Le gliome pontique intrinsèque diffus (DIPG) est une tumeur cérébrale très agressive qui touche principalement les enfants entre 5 et 10 ans. Elle se développe dans le tronc cérébral, une zone vitale pour la respiration et la motricité. Les symptômes apparaissent rapidement : troubles de la vision, difficultés à parler ou avaler, problèmes d’équilibre, maux de tête et vomissements.
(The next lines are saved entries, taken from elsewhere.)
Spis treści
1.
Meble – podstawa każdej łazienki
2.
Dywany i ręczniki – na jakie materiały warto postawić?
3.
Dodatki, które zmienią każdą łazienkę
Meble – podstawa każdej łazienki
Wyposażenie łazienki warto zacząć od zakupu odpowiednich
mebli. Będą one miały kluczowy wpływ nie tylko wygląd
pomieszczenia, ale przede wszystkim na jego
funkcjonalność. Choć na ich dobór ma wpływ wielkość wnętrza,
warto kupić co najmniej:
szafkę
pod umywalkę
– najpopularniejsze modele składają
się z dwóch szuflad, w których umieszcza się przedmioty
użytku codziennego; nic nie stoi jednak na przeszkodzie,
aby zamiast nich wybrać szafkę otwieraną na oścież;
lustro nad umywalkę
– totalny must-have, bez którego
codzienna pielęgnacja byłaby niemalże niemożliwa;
Le pronostic est dramatique : la survie moyenne est d’environ 9 mois, et moins de 10 % des enfants vivent au-delà de deux ans. Actuellement, la radiothérapie est le seul traitement standard, offrant un soulagement temporaire.
Des approches innovantes, comme les cellules
CAR T (CAR T cells: cellules immunitaires modifiées pour attaquer la tumeur), sont en cours d’essai. Elles ciblent une molécule appelée GD2, présente sur les cellules tumorales. Mais GD2 se trouve aussi dans certaines cellules saines du cerveau et des nerfs.
Résultat: ces traitements peuvent provoquer des inflammations graves et des effets neurotoxiques, car ils attaquent aussi des tissus vitaux.
Pour réduire ces risques, une nouvelle cible, OAcGD2, suscite beaucoup d’espoir: elle est présente dans les tumeurs mais pratiquement absente du cerveau sain. Cela permettrait d’attaquer la tumeur sans endommager les tissus essentiels.
L’équipe du Pr Denis Migliorini développe une nouvelle génération de cellules CAR-T ciblant OAcGD2, avec l’ambition d’offrir aux enfants atteints de gliome pontique intrinsèque diffus (DIPG) une thérapie à la fois plus sûre et plus efficace.
Le projet poursuit deux objectifs majeurs.
Le premier consiste à concevoir et évaluer des cellules CAR-T capables de reconnaître spécifiquement les cellules tumorales sans endommager les tissus sains. Les chercheurs analyseront leur efficacité contre les cellules de DIPG, leur capacité à rester actives dans le temps ainsi que leur sécurité, à la fois sur des modèles expérimentaux et sur des tissus humains.
Le second objectif vise à renforcer l’efficacité du traitement et à limiter les risques de rechute. Les tumeurs pouvant évoluer pour échapper aux thérapies, l’équipe souhaite développer des CAR-T capables d’activer d’autres cellules immunitaires directement au sein de la tumeur. Cette approche permettrait d’élargir l’attaque contre les cellules cancéreuses tout en limitant les effets secondaires grâce à une action ciblée et localisée.
À terme, ce projet pourrait ouvrir la voie à une nouvelle génération d’immunothérapies plus précises et mieux tolérées pour les enfants atteints de cancers cérébraux agressifs.
Ce projet est rendu possible grâce au soutien de la Fondation BRYN TURNER-SAMUELS.